_EXERCISE GOAL_
Copy verbatim the part of the rows that opens with the line containing "k Yardım, Afet..." and closes with the line containing "4,950円(税450円)", both lines included. Omit the picture lines from your output.

_MATERIAL SUPPLIED_
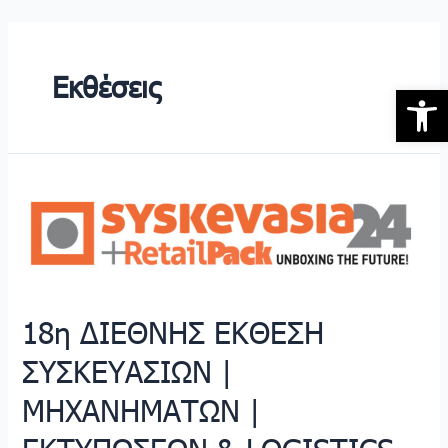
Skip
to
content
Εκθέσεις
Open 
18η ΔΙΕΘΝΗΣ ΕΚΘΕΣΗ
ΣΥΣΚΕΥΑΣΙΩΝ |
ΜΗΧΑΝΗΜΑΤΩΝ |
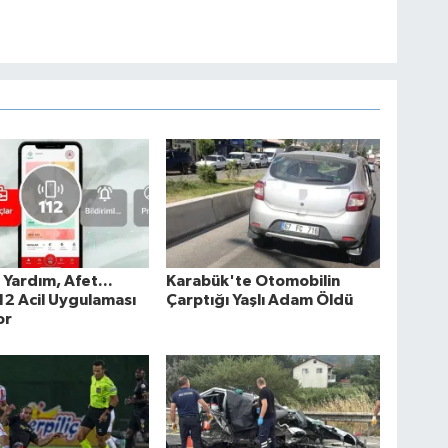
k Yardım, Afet...
Karabük'te Otomobilin
2 Acil Uygulaması
Çarptığı Yaşlı Adam Öldü
or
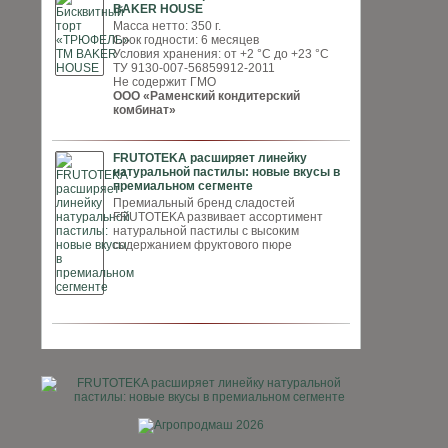
BAKER HOUSE
Масса нетто: 350 г.
Срок годности: 6 месяцев
Условия хранения: от +2 °С до +23 °С
ТУ 9130-007-56859912-2011
Не содержит ГМО
ООО «Раменский кондитерский
комбинат»
FRUTOTEKA расширяет линейку
натуральной пастилы: новые вкусы в
премиальном сегменте
Премиальный бренд сладостей
FRUTOTEKA развивает ассортимент
натуральной пастилы с высоким
содержанием фруктового пюре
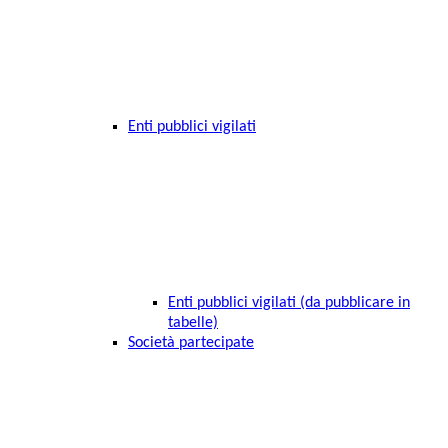
Enti pubblici vigilati
Enti pubblici vigilati (da pubblicare in
tabelle)
Società partecipate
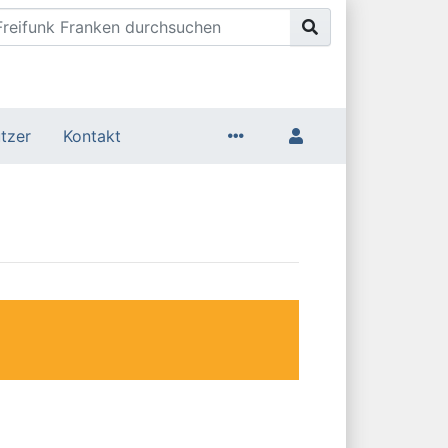
tzer
Kontakt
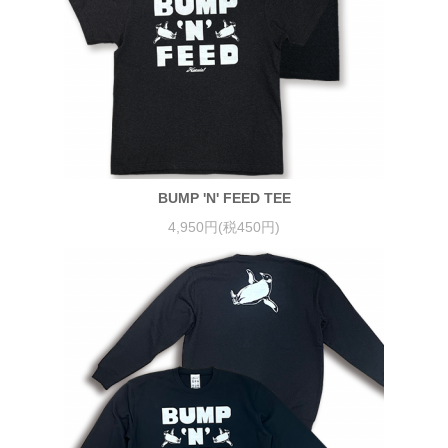
BUMP 'N' FEED TEE
4,950円(税450円)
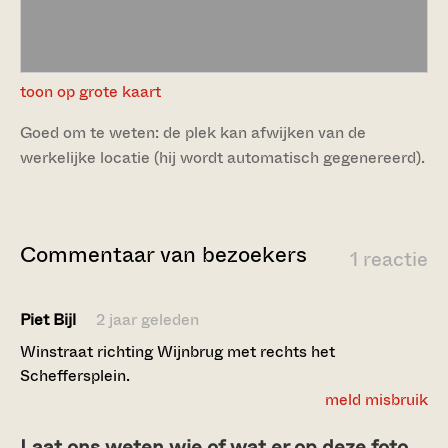
toon op grote kaart
Goed om te weten: de plek kan afwijken van de
werkelijke locatie (hij wordt automatisch gegenereerd).
Commentaar van bezoekers
1 reactie
Piet Bijl
2 jaar geleden
Winstraat richting Wijnbrug met rechts het
Scheffersplein.
meld misbruik
Laat ons weten wie of wat er op deze foto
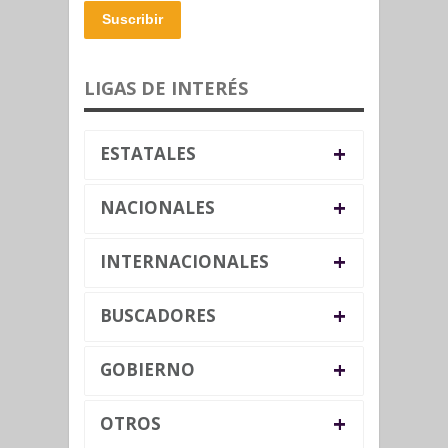
Suscribir
LIGAS DE INTERÉS
+
ESTATALES
+
NACIONALES
+
INTERNACIONALES
+
BUSCADORES
+
GOBIERNO
+
OTROS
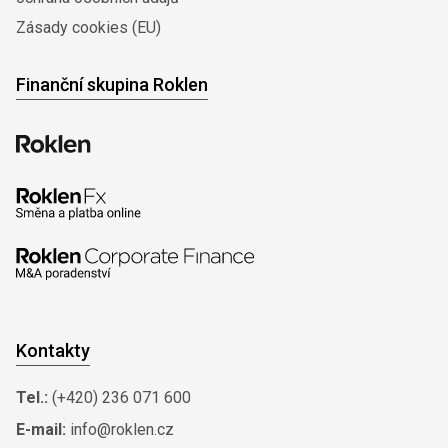
Zásady cookies (EU)
Finanční skupina Roklen
Kontakty
Tel.:
(+420) 236 071 600
E-mail:
info@roklen.cz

_SOLVED PROBLEM_
k Yardım, Afet...
Karabük'te Otomobilin
2 Acil Uygulaması
Çarptığı Yaşlı Adam Öldü
or
BAKER HOUSE
Масса нетто: 350 г.
Срок годности: 6 месяцев
Условия хранения: от +2 °С до +23 °С
ТУ 9130-007-56859912-2011
Не содержит ГМО
ООО «Раменский кондитерский
комбинат»
FRUTOTEKA расширяет линейку
натуральной пастилы: новые вкусы в
премиальном сегменте
Премиальный бренд сладостей
FRUTOTEKA развивает ассортимент
натуральной пастилы с высоким
содержанием фруктового пюре
Enti pubblici vigilati
Enti pubblici vigilati (da pubblicare in
tabelle)
Società partecipate
tzer
Kontakt
BUMP 'N' FEED TEE
4,950円(税450円)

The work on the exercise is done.